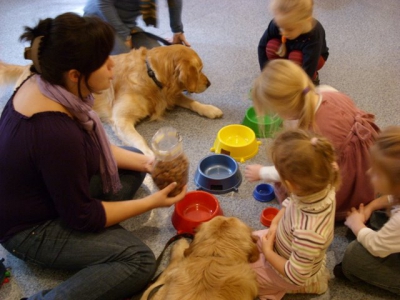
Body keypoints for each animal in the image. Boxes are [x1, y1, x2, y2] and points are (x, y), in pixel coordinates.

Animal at [0, 45, 222, 157]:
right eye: (199, 69)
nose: (209, 83)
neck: (150, 74)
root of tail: (29, 66)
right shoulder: (121, 120)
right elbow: (141, 142)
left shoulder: (169, 95)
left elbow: (192, 102)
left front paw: (210, 109)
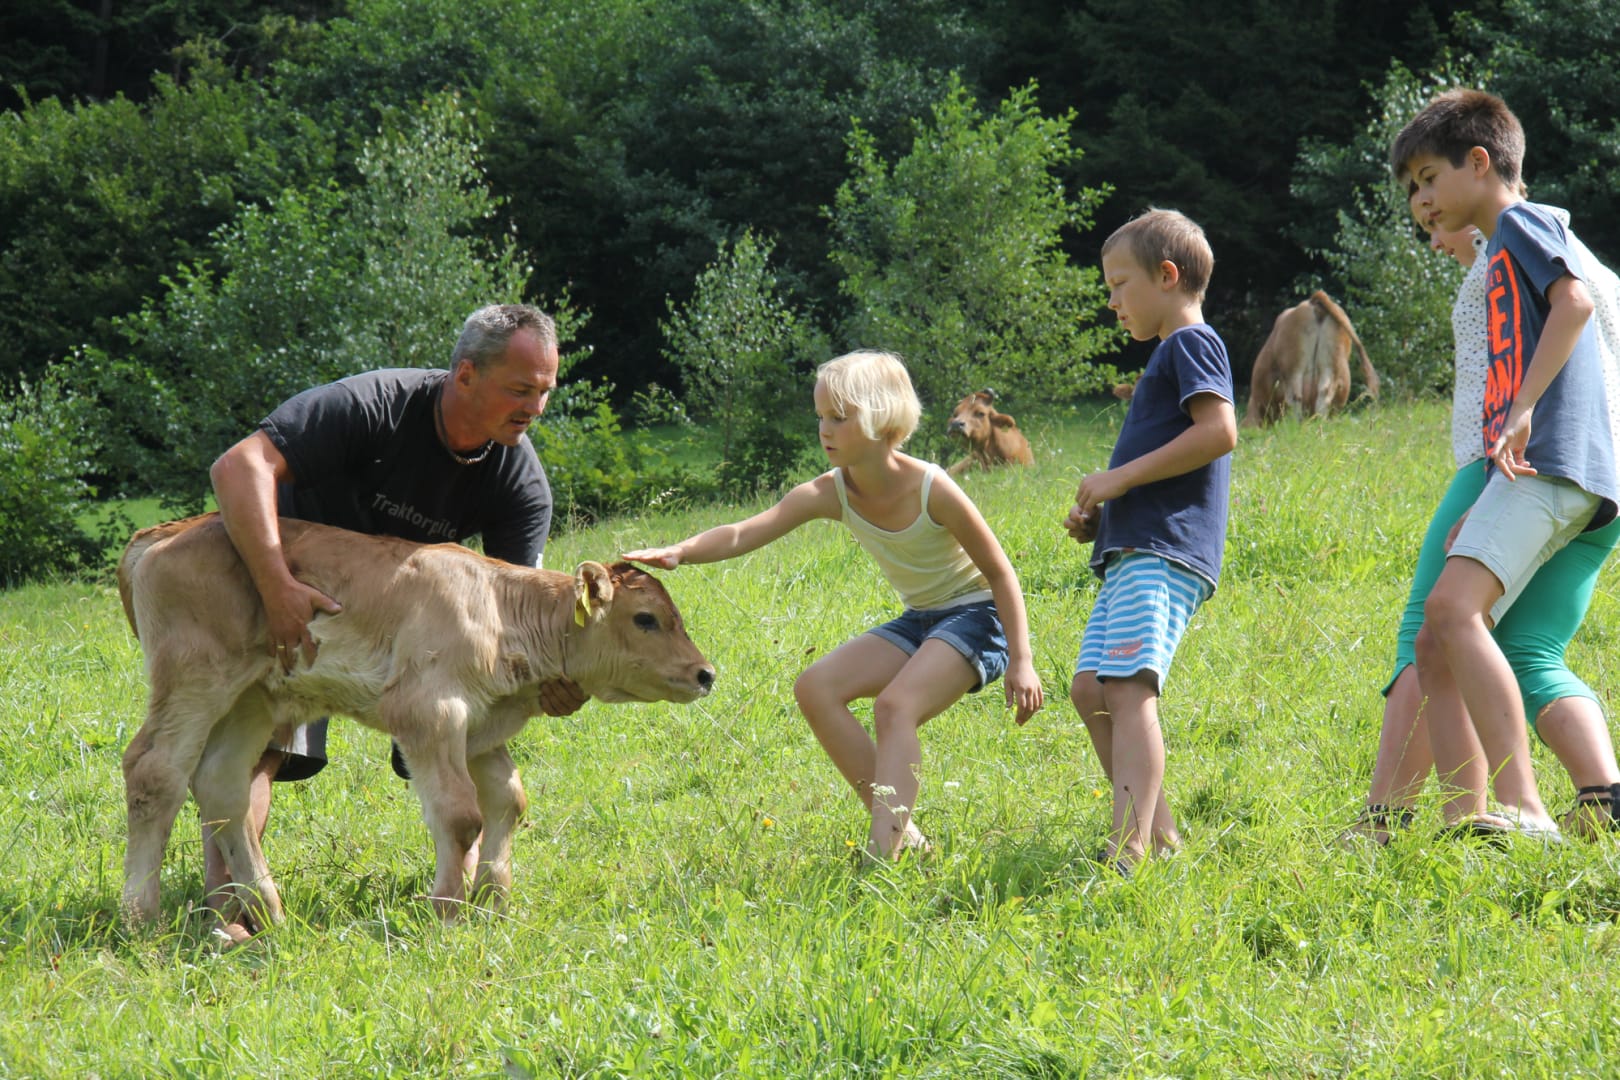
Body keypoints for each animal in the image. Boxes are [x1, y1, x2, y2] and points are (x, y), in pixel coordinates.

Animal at [118, 513, 715, 933]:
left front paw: (493, 902)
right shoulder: (430, 711)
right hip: (195, 678)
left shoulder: (481, 728)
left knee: (222, 786)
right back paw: (141, 916)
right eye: (646, 619)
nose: (705, 673)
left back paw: (268, 914)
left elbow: (509, 801)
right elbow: (460, 815)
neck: (499, 611)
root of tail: (169, 531)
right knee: (155, 771)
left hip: (253, 697)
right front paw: (448, 911)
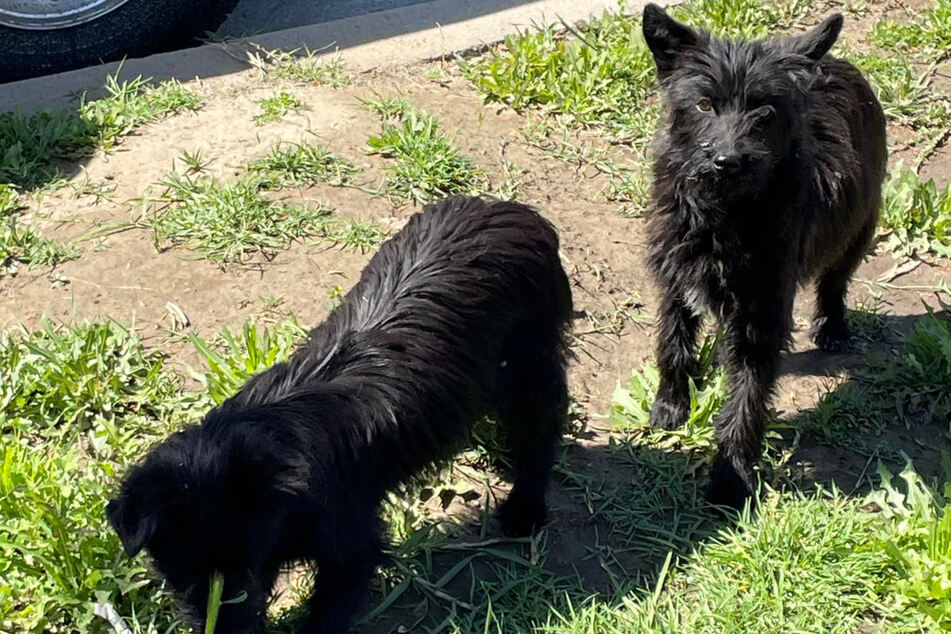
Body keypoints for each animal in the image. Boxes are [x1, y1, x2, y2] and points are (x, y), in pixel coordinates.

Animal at [106, 195, 572, 628]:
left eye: (243, 574)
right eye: (182, 578)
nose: (220, 624)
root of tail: (515, 211)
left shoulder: (348, 544)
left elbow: (328, 610)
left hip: (527, 366)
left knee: (544, 422)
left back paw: (524, 507)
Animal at [644, 4, 888, 508]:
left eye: (765, 111)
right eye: (704, 105)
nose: (727, 160)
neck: (725, 213)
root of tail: (835, 62)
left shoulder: (762, 311)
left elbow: (747, 398)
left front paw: (730, 480)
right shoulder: (676, 277)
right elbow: (672, 342)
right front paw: (671, 405)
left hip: (860, 224)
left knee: (836, 279)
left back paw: (833, 327)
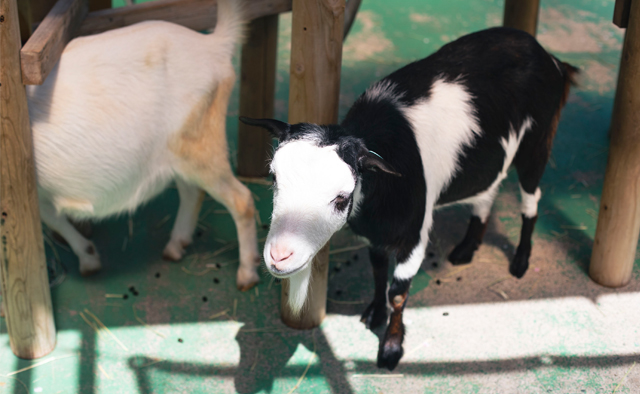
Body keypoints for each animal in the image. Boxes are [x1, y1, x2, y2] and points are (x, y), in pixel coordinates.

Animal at [26, 0, 258, 290]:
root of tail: (215, 44)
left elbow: (52, 220)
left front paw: (88, 259)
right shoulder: (42, 193)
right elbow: (53, 219)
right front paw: (89, 256)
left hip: (202, 145)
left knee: (241, 199)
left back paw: (247, 275)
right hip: (178, 154)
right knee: (192, 192)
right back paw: (175, 246)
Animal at [242, 27, 576, 370]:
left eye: (341, 197)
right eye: (273, 178)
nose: (280, 256)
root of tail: (548, 56)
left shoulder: (413, 236)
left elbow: (398, 293)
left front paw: (391, 349)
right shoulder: (374, 234)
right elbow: (378, 271)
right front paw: (374, 313)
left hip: (537, 142)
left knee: (531, 196)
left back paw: (521, 260)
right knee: (488, 190)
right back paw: (466, 249)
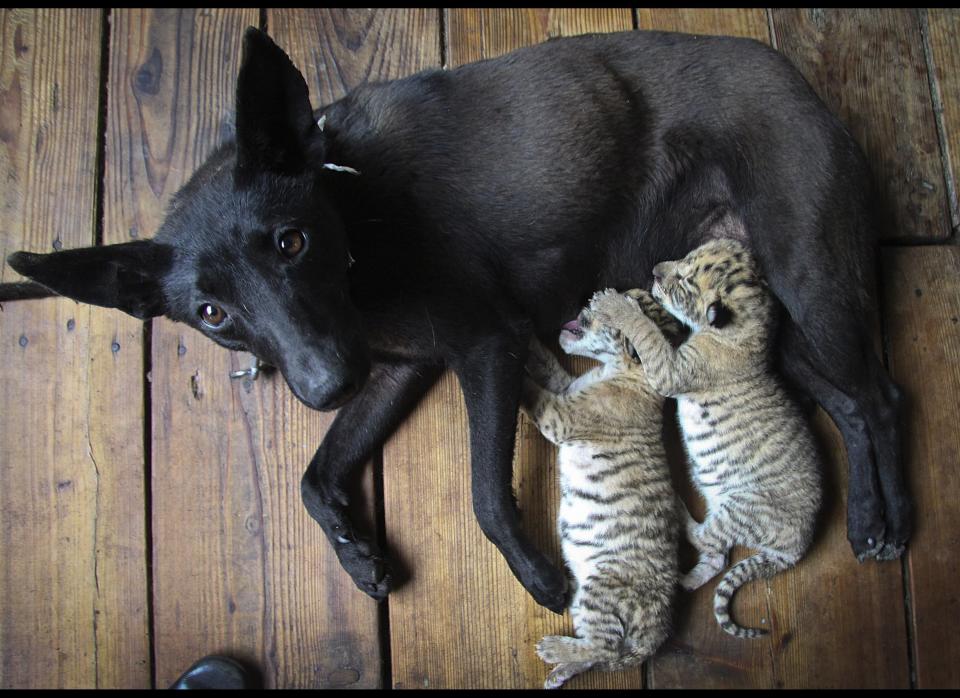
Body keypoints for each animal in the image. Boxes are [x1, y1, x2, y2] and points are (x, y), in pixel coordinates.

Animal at [5, 27, 908, 608]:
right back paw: (866, 519)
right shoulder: (396, 366)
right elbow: (315, 474)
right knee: (850, 402)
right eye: (213, 313)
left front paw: (540, 579)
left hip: (808, 277)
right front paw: (357, 553)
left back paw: (893, 525)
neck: (355, 214)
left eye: (291, 241)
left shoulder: (485, 346)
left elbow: (482, 490)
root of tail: (795, 78)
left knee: (883, 397)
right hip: (748, 320)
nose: (324, 386)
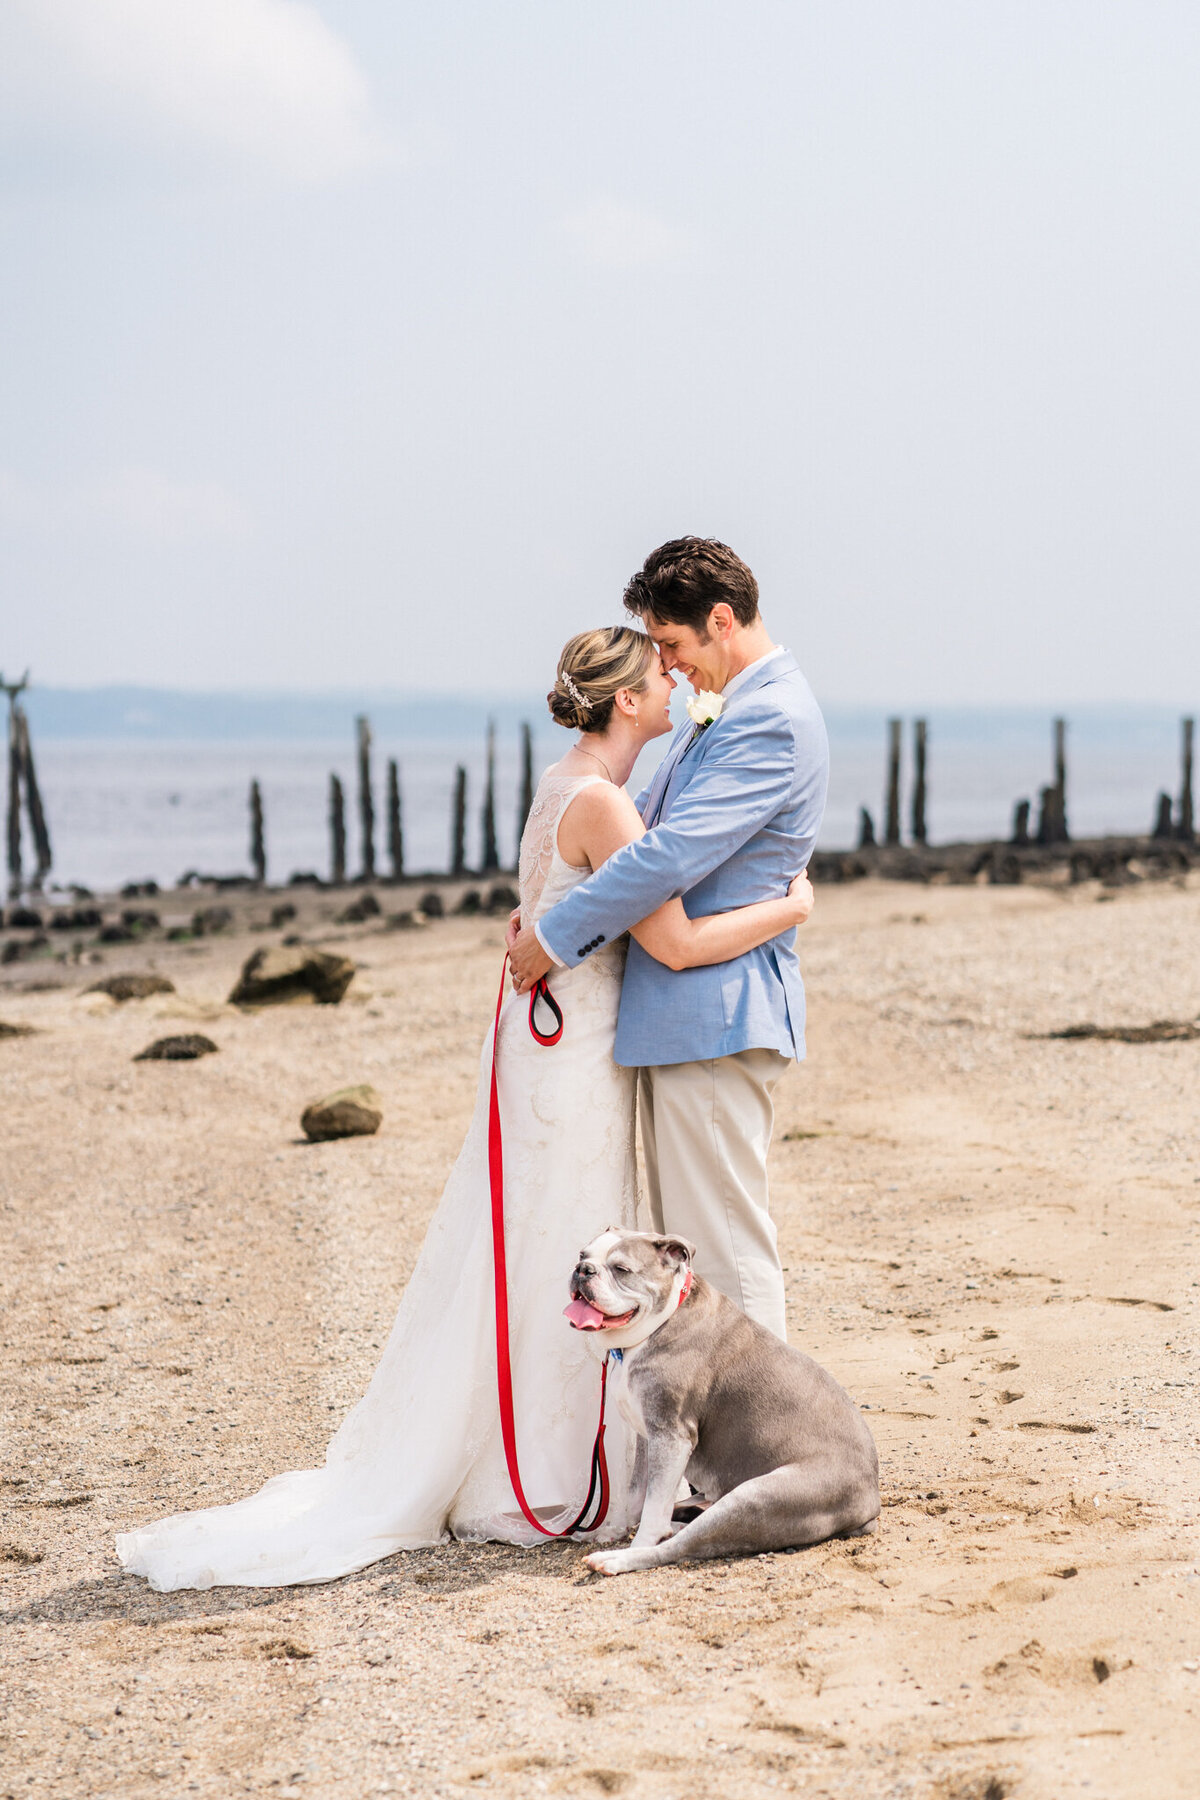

---*---

Your assignment →
Copy each line of the listing that contains the string "back".

Output of the exercise →
right back paw: (141, 916)
left back paw: (268, 914)
left back paw: (524, 507)
left back paw: (833, 327)
left back paw: (247, 275)
right back paw: (175, 246)
left back paw: (521, 260)
right back paw: (466, 249)
right back paw: (866, 519)
left back paw: (893, 525)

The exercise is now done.